Но потом он призадумался: чего ж тут смешного? Мальчишки ходят с мамами в баню, потому что у них нет отцов, они на войне, а вот если девчонка идет с дедом — значит у нее нет мамы? Или, может, она тоже на фронте? Он испугался: а вдруг маму у этой девочки убьют? Потом он решил, что, наверное, просто маме этой девочки некогда: может, она на суточном дежурстве или уехала куда-нибудь? Сразу стало веселее, потому что Михаська не мог представить, что было бы с ним без мамы.
Видел Михаська в очередях и раненых, приехавших домой на поправку после госпиталя, обязательно с мальчишками, сыновьями, и очень завидовал этим мальчишкам. А когда пришло письмо от отца, где чьей-то рукой от его имени было написано, что он ранен, Михаська подумал, что, наверное, его отец тоже заедет домой из госпиталя и тогда они пойдут мыться вдвоем.
И вот теперь Михаська вспомнил, как хотел пойти с отцом в баню. Они стояли в своем темном уголке, очередь почти не двигалась, а Михаське так хотелось, чтоб они поскорее вышли на свет и все — и парни, и старики, и мальчишки — увидели бы его отца в гимнастерке и с медалями, которые негромко позвякивали друг о друга.
Старик впереди все крутился, топтался, дымил, о чем-то говорил с соседями, и Михаська подумал, что, если бы это он, Михаська, так крутился все время и рядом была мама, он уже давно схлопотал бы по макушке. Михаська рассмеялся, представив, как получил бы по макушке от мамы этот вертлявый старичок.
Старик обернулся, как будто понял, что Михаська смеется над ним, пристально посмотрел куда-то чуть повыше Михаськи и вдруг громко сказал:
— Что же такое творится, граждане?
Он сказал это и протянул руку в сторону Михаськи. Все стали оборачиваться и смотреть на Михаську, и он покраснел и уже сто раз обругал себя за то, что засмеялся над стариком.
— Что же это такое творится, православные?
«Вот еще, — подумал Михаська, — на попа нарвался».
— Прошел человек войну, — продолжал старик, — домой, наверное, вернулся, в баньку попариться, известное дело, пришел.
Михаська вздохнул, и краска стала сходить с него.

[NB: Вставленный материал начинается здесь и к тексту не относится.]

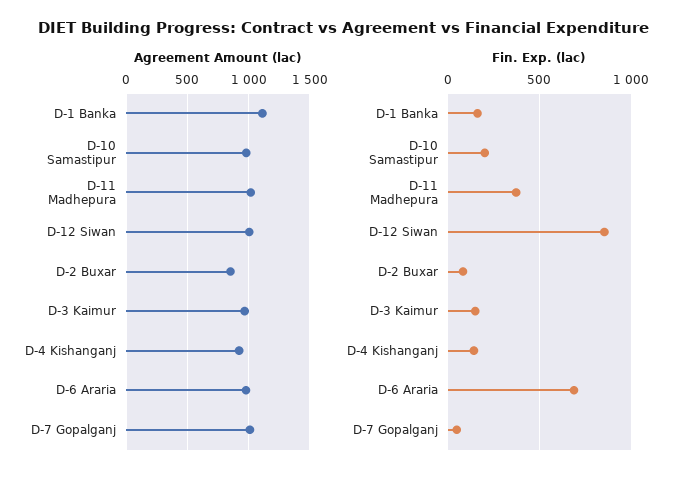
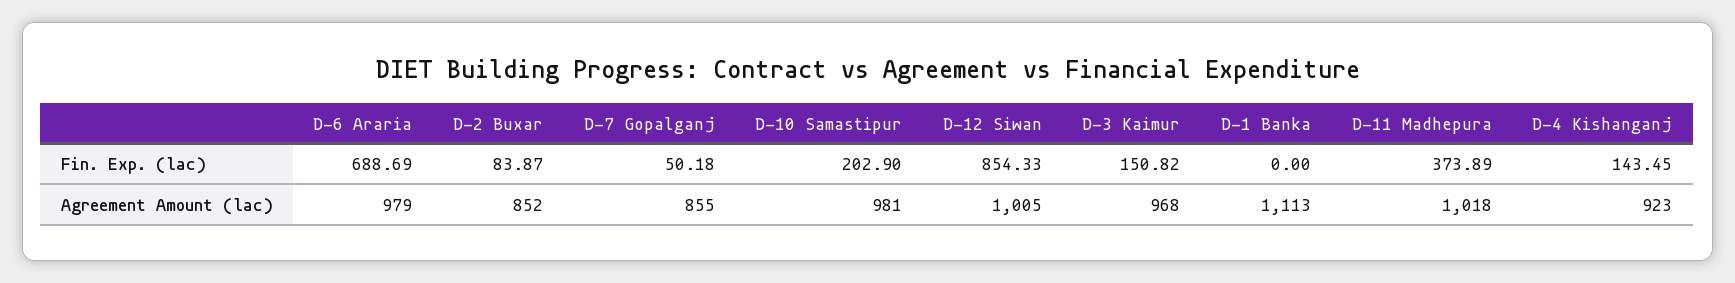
Agreement Amount (lac), D-7 Gopalganj: 1000 -> 855
Fin. Exp. (lac), D-1 Banka: 150 -> 0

Он обернулся. Сзади стоял отец. Так вот на кого смотрели все! На отца!
— А мы его тут в очереди держим! — кричал старик.
Очередь вдруг зашумела. Михаську обняла какая-то теплая волна, заполнила его до самых краев — еще бы, вся очередь, целых, наверное, сто человек смотрели на отца, и улыбались ему, и говорили про него! И конечно, уже все видели его гимнастерку, и медали, и орден Красной Звезды, который отец называет просто звездочкой.
— А ну-ка, товарищ старшина, — закричал снова старик, — давай проходи вперед!

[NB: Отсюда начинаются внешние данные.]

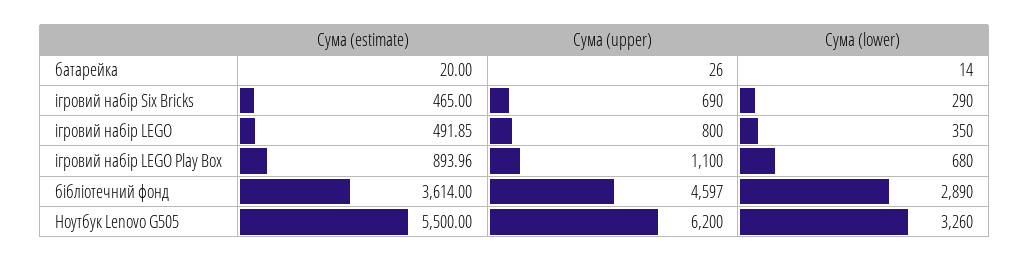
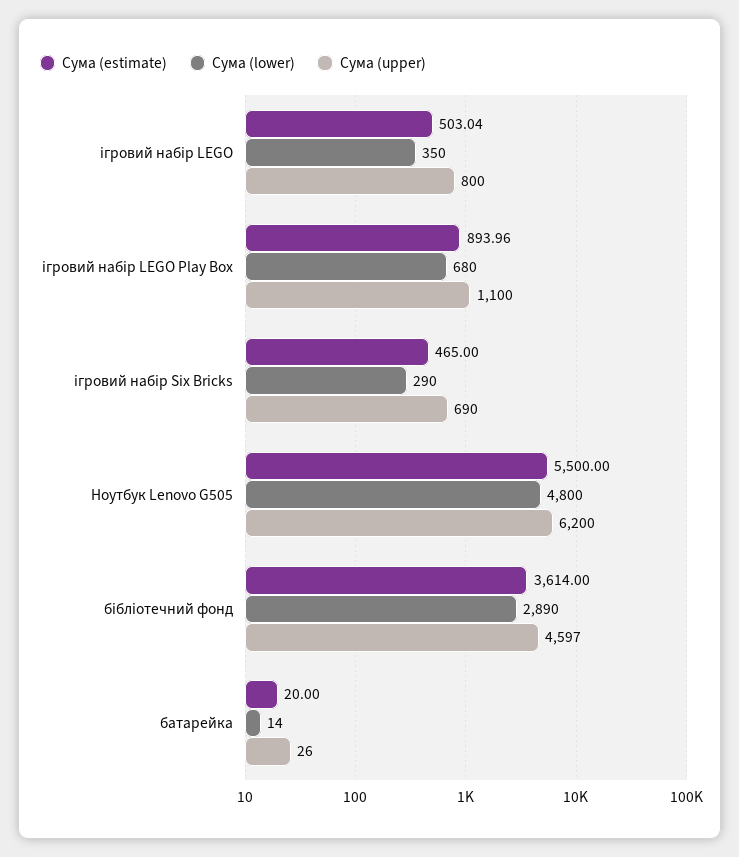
Сума (estimate), ігровий набір LEGO: 491.85 -> 503.04
Сума (lower), Ноутбук Lenovo G505: 3260 -> 4800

— Да что вы, — сказал отец, — постоим, отдохнем, теперь торопиться некуда.
— Нет, нет, — закричал шустрый старик, — торопись! Торопись отдыхать, а то скоро снова за работу! Давай, говорю, проходи!

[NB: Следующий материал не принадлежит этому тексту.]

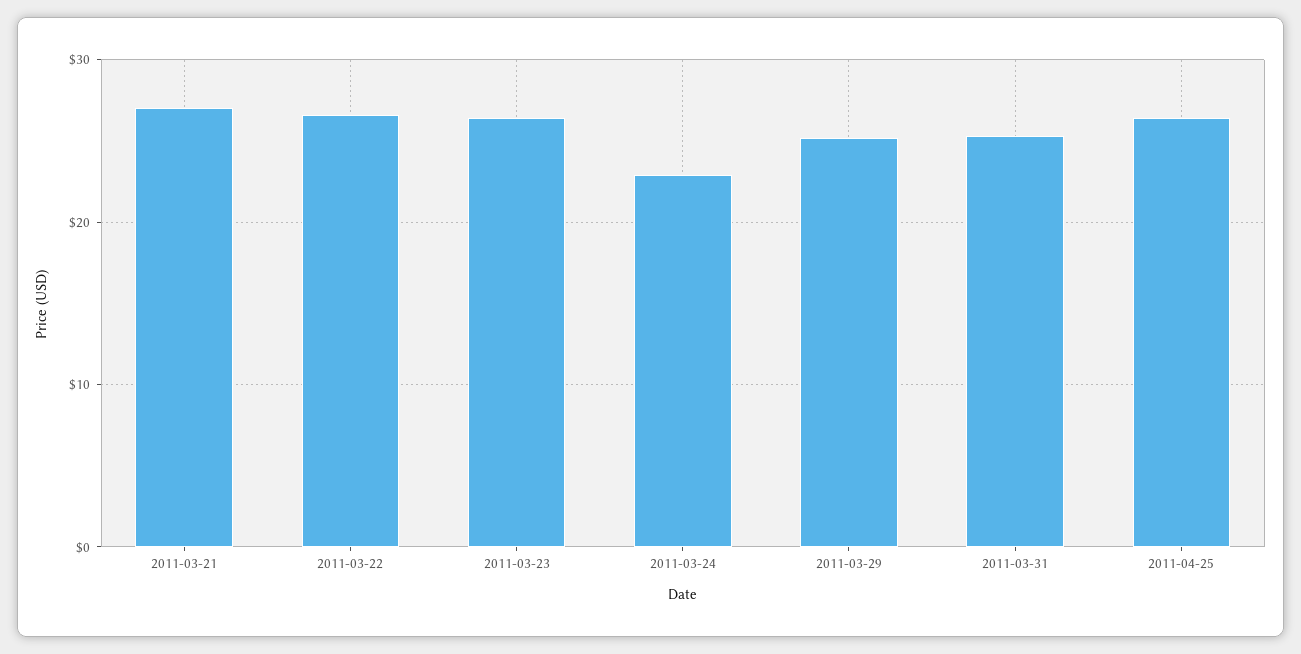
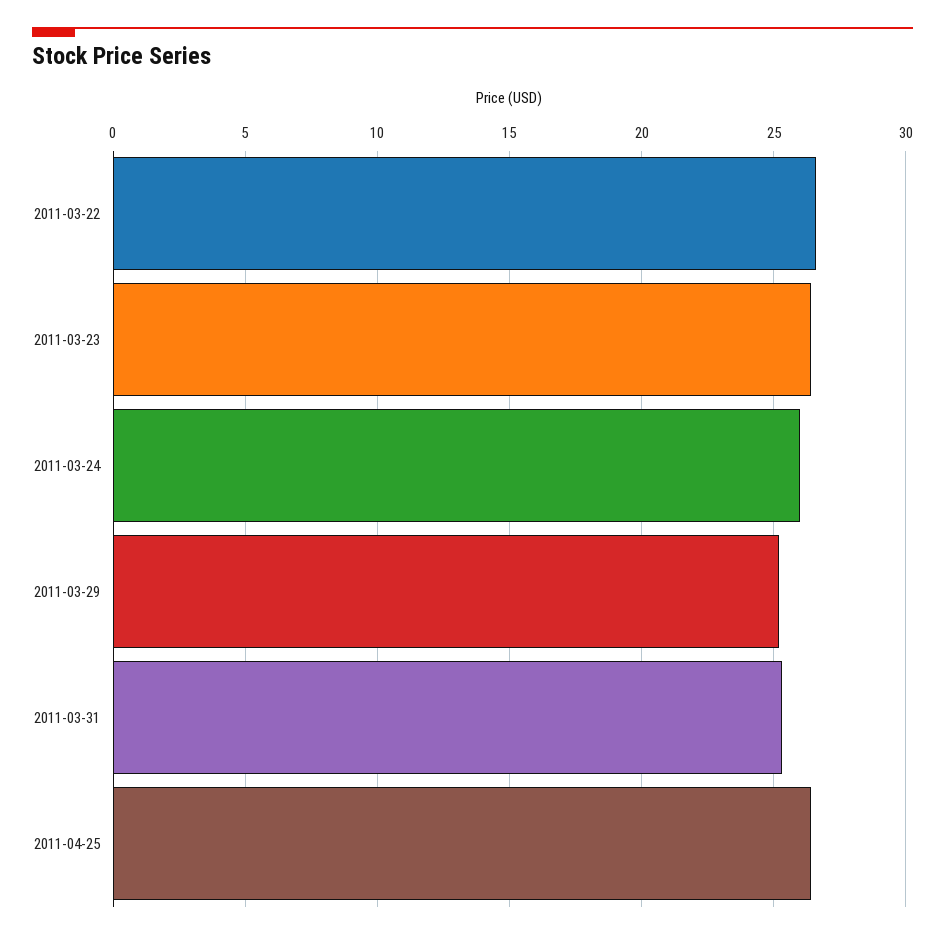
2011-03-21: 27 -> none
2011-03-24: 23 -> 26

Отца стали подталкивать, очередь перед ним расступилась, и он пошел вперед, а Михаська за ним, чувствуя на себе завистливые взгляды мальчишек… Кто-то даже легонько толкнул его в бок.
…Уже засыпая, разморенный от жаркой бани и горячего чая, Михаська подумал, радостно удивляясь: вот он, оказывается, какой был второй длинный день…
Часть вторая. «Тошка-Тошка-Тошка-Тошка…»
Михаська любил смотреть на облака.
По дребезжащей железной лестнице он забирался на плоскую крышу. За дальней трубой, возле слухового окна, у него было любимое местечко. Если лечь на спину, Михаську здесь даже с крыши не видно, а с земли тем более. Это местечко он нашел еще в войну, когда учился во втором классе. Тогда по вечерам назначали дежурных по крыше на случай бомбежки. Впрочем, вскоре эти дежурства отменили, потому что фашистские самолеты до их города долететь не могли. Воздушную тревогу тоже объявили всего раза два, наверное, просто так, на всякий случай. Михаська помнил тот вечер. Незадолго до этого они с мамой, как и все жильцы, обклеивали свои окна белыми полосками бумаги крест-накрест. На верхнем стекле крест, на боковых тоже по кресту. Все говорили, что это очень помогает. Если бомба упадет, то стекла с такими полосками не разобьются. Михаська, признаться, мало этому верил, потому что даже простой небольшой камешек для стекла — гибель, а тут бомба!
А через несколько дней вечером завыла сирена, и мама закричала на Михаську, потому что он копался — у него не застегивались пуговицы на пальто.
Когда они вышли из дому, по черному небу шарили лучи прожектора и время от времени освещали самолет.